Methods: Thyroid tissue samples from 48 GD patients were obtained from core needle biopsies and thyroid surgery specimens. Thyroid tissue collected from 24 patients during neck surgery for other reasons than thyroid autoimmunity served as controls. Standard immunohistochemistry on formalin-fixed and paraffin-embedded tissue samples were used to detect HLA class I, enteroviral capsid protein 1 (VP1) and CAR. STAT1 and PKR were examined with combined immunofluorescence staining in a subset of the samples.

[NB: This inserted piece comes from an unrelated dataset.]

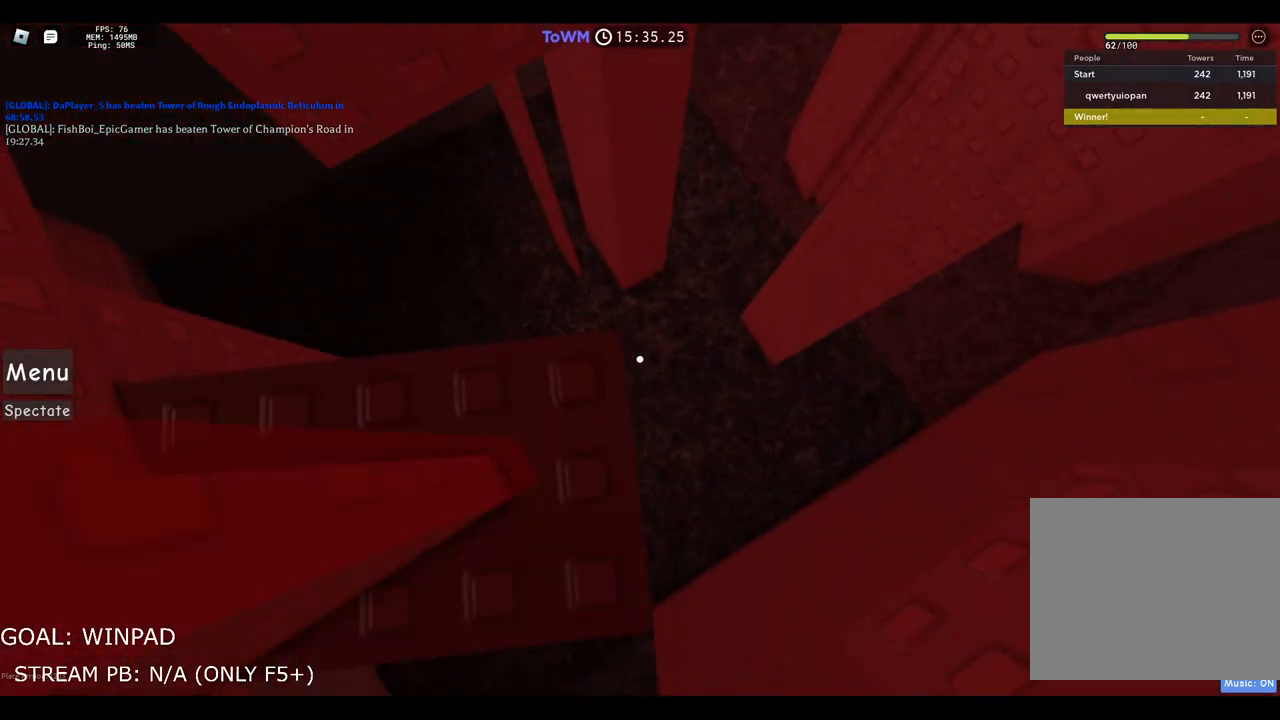
{"keys": ["d"], "events": [[400, "d", "down"]]}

Results: Significantly more HLA class I positive samples were found in the GD group (25 out of 48 [52.1%]) than in the control group (5 out of 24 [20.8%]) (P = 0.011). Moreover, the semi-quantitative score (ranging from 0 to 8) assessing the grade of HLA class I expression was significantly higher in the GD group (3.1 ± 3.3) than in the control group (0.5 ± 0.9) (P < 0.001). VP1 was detected in both controls and GD samples, but with significantly more VP1 positive thyroid cells in the GD samples (50.1 ± 30.5%) than in controls (14.9 ± 10.5%) (P < 0.001). Nuclear, as well as cytosolic, STAT1 was found in thyroid cells, and was co-localized with HLA class I. In addition, PKR and VP1 were also found co-localized within thyroid cells. Finally, we demonstrate the presence of CAR in thyroid cells.
Conclusion: The current study confirmed that HLA class I upregulation is a defining feature of GD and that enterovirus protein can be found in thyroid tissue. Thyroid cells express CAR, thus confirming a susceptibility to enterovirus infection. The co-localization of HLA class I with STAT1 and VP1 with PKR indicates an intracellular, antiviral host response. These findings support the concept of a firm link between viral infection and autoimmune thyroid diseases.